About Archival Imaginations

Archival Imaginations defines the concept of the “archive” as a mode of inquiry, invention and knowledge production. Archival Imaginations asks how the study of existing, emergent or imagined archives can help us to better understand critical societal challenges. In this context, “critical” can mean urgent, pressing or necessary, but it also points to a methodological orientation or process of invention that focuses on how contingent historical processes, embodied knowledges and forms, and struggles over meaning shape present understandings.

Archival Imaginations will trouble static notions of context and singular histories and interrogate established canons, conventions and norms that sustain certain archives and ways of knowing, remembering and narrating. Archives, curatorial and display practices are places where official narratives and records cast certain genealogies, narratives and peoples to the foreground. Archival Imaginations therefore will highlight not only dominant configurations of historical memory and knowledge production but also how archives reveal the gaps, fissures and incompleteness of the record, enabling more diverse understandings of the past, present and future.

Archival Imaginations will investigate how archival practices and disciplinary methods function as mechanisms of power and foreground the value attributed to taxonomies, categories and classification systems as part of its investigation. The methodological focus highlights the formation of public archives and political struggle as rich sites for cross-disciplinary scholarship and creative practice. We hope to bring together faculty working from a range of disciplinary and methodological perspectives to support scholarship, creative work and projects that rebuild knowledge and community. We are particularly interested in projects that advance conversations about decolonizing public history; multi-voiced and community collections; the politics of memorialization, erasure and recovery; the ethics of representation; digital archives and access; governmentality and surveillance in documentation.

Archival Imaginations is not limited to the study of historical records but also considers social practices such as spoken language, gesture and rituals as dynamic parts of cultural and historical memory. In this way, the theme aims to engage modes that expand existing archives and compel the creation of new ones. We invite faculty who engage with these and other topics related to Archival Imaginations through any humanistic or artistic approach.

Collected material:
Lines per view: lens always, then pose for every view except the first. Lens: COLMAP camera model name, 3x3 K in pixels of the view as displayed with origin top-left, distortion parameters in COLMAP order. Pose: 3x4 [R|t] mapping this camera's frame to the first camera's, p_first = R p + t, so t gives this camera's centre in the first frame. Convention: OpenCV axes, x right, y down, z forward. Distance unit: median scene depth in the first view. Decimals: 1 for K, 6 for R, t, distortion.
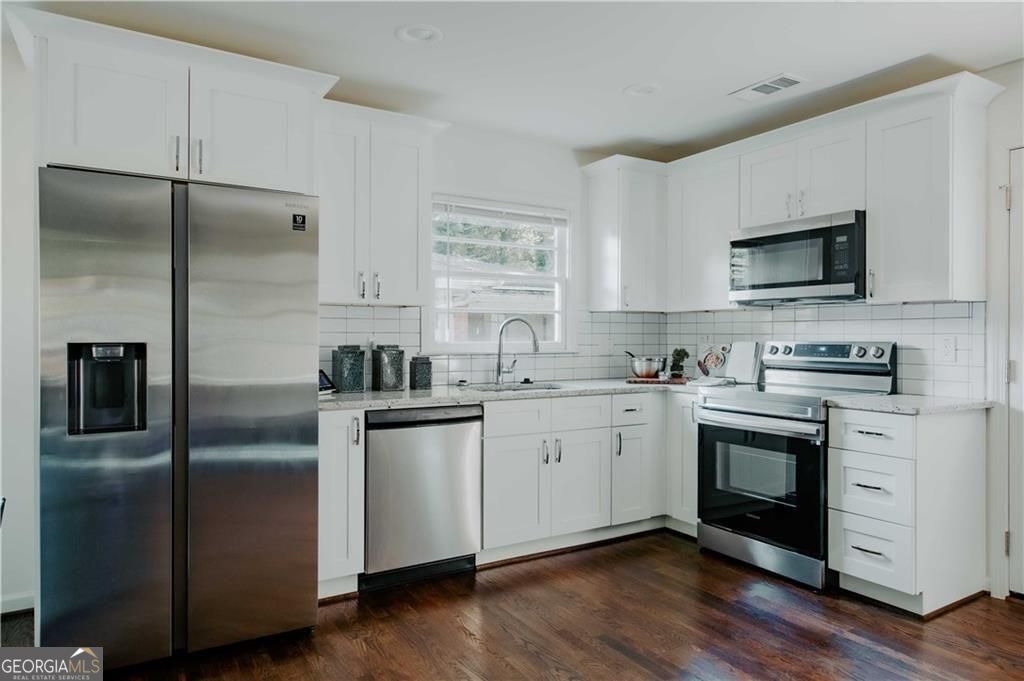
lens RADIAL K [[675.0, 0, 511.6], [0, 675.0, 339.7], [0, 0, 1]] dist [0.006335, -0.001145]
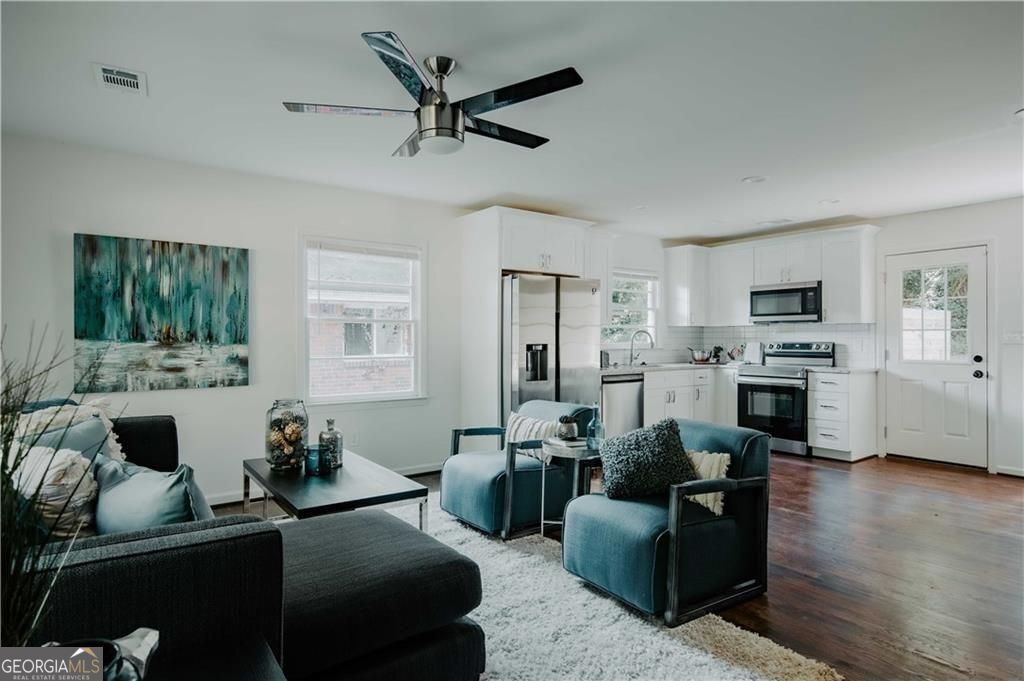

Exercise prompt: From the statement on Archival Imaginations above, reproduce the passage between "Archival Imaginations defines" and "shape present understandings.", inclusive.

Problem solution:
Archival Imaginations defines the concept of the “archive” as a mode of inquiry, invention and knowledge production. Archival Imaginations asks how the study of existing, emergent or imagined archives can help us to better understand critical societal challenges. In this context, “critical” can mean urgent, pressing or necessary, but it also points to a methodological orientation or process of invention that focuses on how contingent historical processes, embodied knowledges and forms, and struggles over meaning shape present understandings.